Yes, like, US government official Larry Summers. Summers is a macroeconomist who served as chief economist for the World Bank, and secretary for the US Treasury. So, you know that he’s good – maybe a little too good – with money and policymaking.

Unlike Taylor, Summers’ appointment to OpenAI’s board has been controversial. Some US users on X criticised his tenure at the US Treasury as one that benefitted major financial institutions but failed everyday Americans.

“The last shred of fiction that OpenAI is anything other than a standard-issue Silicon Valley co in relentless pursuit of profit is gone,” wrote tech columnist Brian Merchant.

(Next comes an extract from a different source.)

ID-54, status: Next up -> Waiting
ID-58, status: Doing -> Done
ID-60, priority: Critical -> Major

“There is no greater indication that OpenAI is unserious about the interests of humanity than their elevation of Larry Summers to its Board of Directors… Summers is an ignorant person’s idea of an economic genius and a naive person’s notion of an impartial expert,” US executive government watchdog, Revolving Door Project said in a statement.

Adam D’Angelo

Adam D’Angelo, co-founder of Quora Inc., leaves the morning session in Sun Valley, Idaho, U.S., on Wednesday, July 6, 2011. Media executives gather at Allen & Co.’s Sun Valley conference this week looking to shed assets such as the Hulu LLC video website and G4 game channel amid a declining global stock market and slowing economic growth. Photographer: Matthew Staver/Bloomberg via Getty Images

… a.k.a the remaining ‘old’ board member from the Sam Altman ouster. Adam D’Angelo is the co-founder and CEO of Quora, a popular question and answer site.

Prior to Quora, D’Angelo was actually chief technology officer at Facebook, as it was called back then, and he held the position from 2006 to 2008. D’Angelo and Mark Zuckerberg were actually high school mates: they worked together on a music suggestion software named Synapse before D’Angelo left to study at the California Institute of Technology and Zuckerberg left for Harvard. 

D’Angelo founded Quora in 2009. By 2014, the company hit a valuation of US$900 million (AU$1.37 billion).

The Quora co-founder and CEO joined OpenAI’s board of directors in 2018. Everything was smooth-sailing until 2023, of course. Adam D’Angelo was one of the board members who voted to remove Sam Altman as CEO of OpenAI. However, D’Angelo himself was reportedly actively involved in negotiations to bring back Altman. Now, he retains his board seat at OpenAI.


In a profile of D’Angelo by The Information, former Quora employees described him as having a “reputation of stubbornness”, and it was difficult to earn his trust. He also keeps a low profile and has “resisted attempts to invest in marketing or media relations” for Quora.